Some tools I often use when working on ML or software projects outside of work (excluding LLMs / AI coding assistants).
I am mostly optimizing for reliability, ease of use, and availability of features I care about. It’s possible that given the kinds of things you build you have different needs.
vast.ai
Vast makes it very easy to rent GPUs to run stuff by the hour. You can get a 80GB A100 GPU for $1-1.5/hr. My workflow is something like:
Rent a vast GPU (or multiple)
SSH in via the VSCode remote-ssh extension
Add my GitHub SSH key to the vast machine
Git clone the repo I’m working on from GitHub
Do some work
Push the work to GitHub
Optionally sync model weights with Dropbox via the vast/Dropbox integration (many people use HuggingFace Hub for this I think?)
Kill the vast instance
Netlify
Free hosting for static sites. I host all my frontends on Netlify and it works very well with Next.js. Some features I like:
The paid version makes it easy to add collaborators who can push to particular sites
You get free form submission handling via Netlify forms, without a backend
It’s very easy to buy, manage, and link domains
Code auto-deploys from GitHub
Auto-deployed GitHub branch previews for PRs
DigitalOcean
Use for renting servers to run web services etc. starting from $4/month. There are probably cheaper-per-compute options, but I really like the simplicity of the DO UI (maybe I am traumatized by the AWS dashboard). DigitalOcean App Platform can replace more expensive PAAS like Heroku.
Next.js + React
My frontend framework of choice. People are very opinionated about this stuff and some may suggest Svelte. However, I like Next.js+React as a reliable option because:
Claude is very good at React
I wrote a bunch of React code pre-LLMs so I’m pretty good at debugging it compared to the average non-frontend engineer
Tailwind CSS
Tailwind is a CSS library that provides a bunch of utility classes and some useful defaults. Although the React code ends up looking pretty ugly with so many CSS utility classes everywhere, overall I still like using Tailwind—it makes it easier/faster to make UIs look exactly how I want and avoids my having to go back and forth between React and CSS. And this is coming from someone who ~knows CSS. If you’re purely relying on an LLM for CSS, I’d guess that using Tailwind will give you a better result and be easier to debug. Tailwind’s color palette is also really nice.
Django
Django is my choice of backend framework for anything that isn’t super simple. If it’s a super-simple API or web service, you can just use Flask of course. However, if you want something like a backend with an admin dashboard, user accounts/permissions/security, relational database with nontrivial object relationships, a JSON API (see DRF), etc., Django is a great all-in-one solution (although not recommended for ORM haters). Here are some things I like about Django:
The admin dashboard features are really, really good—it’s very easy to build and customize a dashboard to manage your data
LLMs are good at writing Django code
OK, kill me: I like a good ORM for anything that has some complexity in the object relationships
It’s a very established framework with a large community so there are well-maintained plugins and packages for anything
Python
Figma
Whether it’s for SVG editing, logo/graphic creation, website design, or making memes, I’m pretty sure Figma beats all other 2D design software out there. It’s also free and very easy to use.
Desmos
I used to think everyone knew about Desmos but I recently met some (technical) people who had never used it, so I thought to include it. A useful function plotting tool, comes in handy for some problems.

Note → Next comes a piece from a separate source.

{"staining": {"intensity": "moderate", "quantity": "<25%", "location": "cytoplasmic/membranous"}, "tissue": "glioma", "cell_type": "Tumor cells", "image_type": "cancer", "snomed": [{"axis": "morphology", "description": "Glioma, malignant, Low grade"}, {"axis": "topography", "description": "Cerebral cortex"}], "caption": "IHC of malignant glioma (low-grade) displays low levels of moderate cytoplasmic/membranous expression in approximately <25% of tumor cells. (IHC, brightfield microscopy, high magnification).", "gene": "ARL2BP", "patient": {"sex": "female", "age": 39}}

A general note on framework choice
If you’re building a new piece of software today, it’s very likely that you’ll be getting an LLM to write a lot or even most of the code. However, you may find that mindlessly copying LLM-written code for a complex project leads you down a dark path of annoying design choices and over-complication. This is caused by two factors
LLMs are not yet smart enough to make great, well-reasoned software design decisions and instead are too heavily influenced by the prior of what kind of code is commonly found on the internet (this can partially be remedied via prompting and is improving rapidly).
LLM users are executing greedy search. You have a rough idea that you want to build X, you instruct an LLM to write some code for X, you run the code and realize you need new features or changes Y. So then you follow up with “now make change Y”. Now the model is thinking about how to implement Y as a change to the code for X, and not how to implement X+Y together, optimally. This compounds as you continue adding on new requirements/iterating on a larger codebase.
In my experience, early choices and instructions given to LLMs that are writing software for you can make a big difference here. Certain framework choices will result in more reliable outputs and easier iteration loops. The main questions here are likely
What frameworks are more popular (and so show up more in the training data)?
What frameworks have higher-quality documentation and examples (which will also be in the training data)?
What frameworks encourage a default structure that is particular amenable to LLM prompting (e.g. shorter files with specific uses that the LLM will be aware of)?